Оставшиеся и верные, мы засучиваем (гадкое слово, а?) штанины, снимаем ботинки и вступаем в эту говнореку. Пара шагов, и сразу я и все остальные понимаем, что оптимистический прогноз Свиньи с его «по колено», с его «рукой подать» не оправдался. Говна не по колено – нас засасывает по пояс! Если не сопротивляться, не рваться вперед, эти человеческие отходы засосут, затянут куда-то в страшную, зловонную бездну.
– Бля-а-а-ать! – орет Молль, ужасаясь исчезновению в мутных водах своих нижних конечностей.
А Ганс уже на том берегу и уже выжимает пижаму. Я, черт побери, застрял, споткнувшись в жиже, меня потащило, и выпал из рук один мой черный ботинок. Поплыл. Я рванулся поймать его по течению. Но ботинок, нырнув носком, булькнул и попрощался пяткой. Я завяз еще глубже, но не выпустил банку с бензином.
– Сид, болван, вылазь! – орет мне, смеясь, уже тоже с того, у больницы, берега брат.
С трудом, грязный по грудь, весь в дерьме, я наконец-то вылез на берег.
– Черт! Черт! Черт! – ругаюсь я, тряся одиноким ботинком. – Свинья, черт побери… Чтоб ты…
Я не мог подобрать слов, это была моя единственная обувь, в которой я ходил и зимой, и летом.
– Хватит ныть, надо идти! – осадил меня брат, нахмурившись.
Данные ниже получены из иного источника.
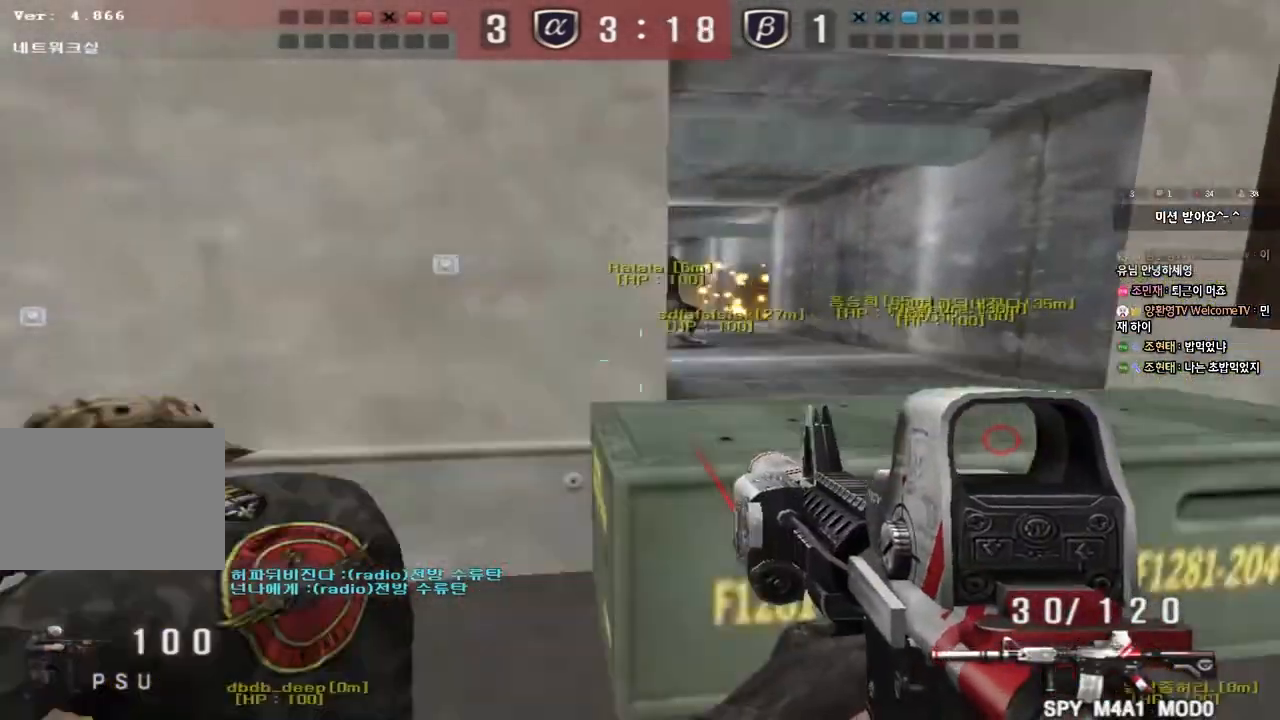
{"keys": ["a", "s"], "events": [[33, "space", "up"], [50, "ctrl", "up"], [50, "d", "down"], [50, "s", "down"], [150, "ctrl", "down"], [283, "ctrl", "up"], [383, "d", "up"], [417, "a", "down"]]}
Ему, кажется, и самому не понравился наш переход, но так как идея была его, он усиленно делает вид, что все нормально, и никогда не признается, что решение было неверным. Я тихо ругаюсь себе под нос, кидаю в дерьмо уже ненужный башмак, он долго не тонет. Отжимаю одежду, и мы идем в сторону больницы. Молча и почему-то шеренгой идем. Психическая атака, думается мне. У ворот больницы нас встретил Крейзи.
– Фу, от вас воняет! – он сморщился и зажал пальцами нос.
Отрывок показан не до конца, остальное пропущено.